Предложенный отрывок
------------------------------

Сейчас он явился добрым вестником. Наше пребывание в Индии отмечено вниманием. Есть неплохая пресса. Вчера была передача по радио.

— Вот газета «Амрита Базар Патрика». Здесь подробная доброжелательная информация о вашей делегации. А вот статья в «Стейтсмен» и вовсе хороша...

Юрий — специалист по бенгальскому языку. Вполне свободно чувствует он себя и в атмосфере английского. Он бегло просматривает развернутые газетные листы, отыскивая то, что надо перевести нам.

— Вообще-то «Стейтсмен» — газета довольно правой ориентации. Так что я опасался тенденциозного освещения. Но как раз корреспондент — автор статьи — очень приличный парень. Вот послушайте.

------------------------------

Показанные данные
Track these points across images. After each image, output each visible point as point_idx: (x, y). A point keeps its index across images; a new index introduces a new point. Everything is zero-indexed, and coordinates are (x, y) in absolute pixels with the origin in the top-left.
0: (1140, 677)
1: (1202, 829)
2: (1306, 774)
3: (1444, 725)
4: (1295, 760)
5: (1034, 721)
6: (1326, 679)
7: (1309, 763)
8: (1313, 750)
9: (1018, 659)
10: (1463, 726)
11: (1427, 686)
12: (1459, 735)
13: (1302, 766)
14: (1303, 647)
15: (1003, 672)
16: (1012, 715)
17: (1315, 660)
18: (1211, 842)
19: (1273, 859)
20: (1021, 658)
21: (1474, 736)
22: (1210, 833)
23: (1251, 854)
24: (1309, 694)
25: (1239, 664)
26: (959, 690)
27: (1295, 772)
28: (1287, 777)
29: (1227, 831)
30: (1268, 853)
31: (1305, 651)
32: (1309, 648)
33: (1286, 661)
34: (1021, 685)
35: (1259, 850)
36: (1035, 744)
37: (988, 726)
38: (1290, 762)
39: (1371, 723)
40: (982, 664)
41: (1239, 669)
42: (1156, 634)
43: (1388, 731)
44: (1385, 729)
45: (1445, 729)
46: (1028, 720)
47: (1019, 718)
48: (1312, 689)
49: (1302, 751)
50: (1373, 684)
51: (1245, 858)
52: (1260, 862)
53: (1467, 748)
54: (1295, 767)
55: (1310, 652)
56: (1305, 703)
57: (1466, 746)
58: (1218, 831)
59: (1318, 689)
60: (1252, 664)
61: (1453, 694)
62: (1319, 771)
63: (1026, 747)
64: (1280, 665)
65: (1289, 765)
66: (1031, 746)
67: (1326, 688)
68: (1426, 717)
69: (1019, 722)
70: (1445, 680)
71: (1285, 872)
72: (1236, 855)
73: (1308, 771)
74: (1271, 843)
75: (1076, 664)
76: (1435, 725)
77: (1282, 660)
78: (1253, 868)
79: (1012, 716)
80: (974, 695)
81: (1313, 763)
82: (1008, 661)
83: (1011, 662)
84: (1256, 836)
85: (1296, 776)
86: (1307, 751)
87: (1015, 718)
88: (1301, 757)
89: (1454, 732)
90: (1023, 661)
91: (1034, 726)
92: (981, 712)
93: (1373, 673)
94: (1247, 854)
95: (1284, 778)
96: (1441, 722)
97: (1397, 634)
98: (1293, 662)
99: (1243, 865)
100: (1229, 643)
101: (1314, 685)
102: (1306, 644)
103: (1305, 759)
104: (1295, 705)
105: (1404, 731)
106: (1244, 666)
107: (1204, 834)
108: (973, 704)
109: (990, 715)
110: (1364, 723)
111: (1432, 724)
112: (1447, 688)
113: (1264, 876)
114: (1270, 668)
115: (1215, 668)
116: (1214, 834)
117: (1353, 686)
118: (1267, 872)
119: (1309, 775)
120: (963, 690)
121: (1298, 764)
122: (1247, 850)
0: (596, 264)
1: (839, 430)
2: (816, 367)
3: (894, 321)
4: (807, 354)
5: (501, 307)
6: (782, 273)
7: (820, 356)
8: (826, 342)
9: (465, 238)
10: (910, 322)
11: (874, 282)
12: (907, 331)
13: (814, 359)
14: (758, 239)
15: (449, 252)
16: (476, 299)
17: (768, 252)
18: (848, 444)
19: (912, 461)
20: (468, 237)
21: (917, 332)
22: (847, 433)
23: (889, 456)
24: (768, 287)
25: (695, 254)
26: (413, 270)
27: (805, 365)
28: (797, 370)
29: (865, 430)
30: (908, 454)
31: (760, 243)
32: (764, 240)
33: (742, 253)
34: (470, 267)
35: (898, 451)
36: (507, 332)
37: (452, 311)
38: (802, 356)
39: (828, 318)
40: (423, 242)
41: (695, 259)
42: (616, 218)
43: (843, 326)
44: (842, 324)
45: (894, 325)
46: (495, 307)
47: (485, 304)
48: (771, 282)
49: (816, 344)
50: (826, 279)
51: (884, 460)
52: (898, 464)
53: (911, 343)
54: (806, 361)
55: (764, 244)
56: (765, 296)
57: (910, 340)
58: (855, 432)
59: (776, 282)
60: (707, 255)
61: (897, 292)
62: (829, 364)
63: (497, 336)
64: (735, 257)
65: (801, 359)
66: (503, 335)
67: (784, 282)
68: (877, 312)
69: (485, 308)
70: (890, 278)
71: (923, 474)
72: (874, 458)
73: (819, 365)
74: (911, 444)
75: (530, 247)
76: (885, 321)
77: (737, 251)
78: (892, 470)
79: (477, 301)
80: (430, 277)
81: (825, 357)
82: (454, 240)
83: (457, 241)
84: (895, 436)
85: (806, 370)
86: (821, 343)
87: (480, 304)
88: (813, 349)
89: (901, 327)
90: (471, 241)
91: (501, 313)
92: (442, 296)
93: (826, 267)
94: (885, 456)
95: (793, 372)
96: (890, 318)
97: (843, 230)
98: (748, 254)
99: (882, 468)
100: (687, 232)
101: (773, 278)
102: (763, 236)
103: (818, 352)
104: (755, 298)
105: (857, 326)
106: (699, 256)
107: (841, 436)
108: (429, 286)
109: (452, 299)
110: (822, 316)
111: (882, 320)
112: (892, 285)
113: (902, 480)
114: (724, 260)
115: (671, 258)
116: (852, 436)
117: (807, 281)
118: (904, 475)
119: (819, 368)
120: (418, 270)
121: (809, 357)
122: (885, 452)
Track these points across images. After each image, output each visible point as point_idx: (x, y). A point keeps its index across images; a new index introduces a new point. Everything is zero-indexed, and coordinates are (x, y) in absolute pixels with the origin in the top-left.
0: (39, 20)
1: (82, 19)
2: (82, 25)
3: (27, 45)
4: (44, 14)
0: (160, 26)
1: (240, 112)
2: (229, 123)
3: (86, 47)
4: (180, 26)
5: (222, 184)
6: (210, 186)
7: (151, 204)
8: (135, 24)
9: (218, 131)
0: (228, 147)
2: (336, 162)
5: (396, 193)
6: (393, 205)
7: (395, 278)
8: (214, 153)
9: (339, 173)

------------------------------

Задание 1
Перечислите все имена собственные и названия из отрывка о делегации в Индии. Каждое укажите один раз.
Задание 2
Допишите отрывок о делегации в Индии: продолжите его сразу после последней фразы.
Данные к отрывку никакого отношения не имеют.

Ответ 1
Индия, «Амрита Базар Патрика», «Стейтсмен», Юрий

Ответ 2
«...Медленная русская речь сливается с ритмичной английской речью, — пишет автор статьи, — мы находимся в светлом, просторном украшенном коврами зале гостиницы. Около двадцати известных индийских поэтов внимательно слушают рассказ казахского писателя Тахави Ахтанова — плечистого, крупного человека — о положении искусства и о литературных делах на его родине. Поэты лишь изредка одобрительно кивают головой. Ахтанов остановился на связях между литературами СССР и Индии. «За последние пять лет с языков Индии переведено свыше семисот книг», — сказал он. Говоря о материальном положении советских поэтов, Ахтанов заметил: «Им; платят за каждую строчку. Этого хватает им на жизнь и на содержание семьи». О читательской аудитории он сказал: «Нет такого аула, где не знали бы своих поэтов и писателей». О любви его народа к поэзии Ахтанов сказал с улыбкой: «Собственно, каждый казах — немножко поэт. Пожалуй, невозможно найти казахского юношу, который не писал бы любимой девушке стихов».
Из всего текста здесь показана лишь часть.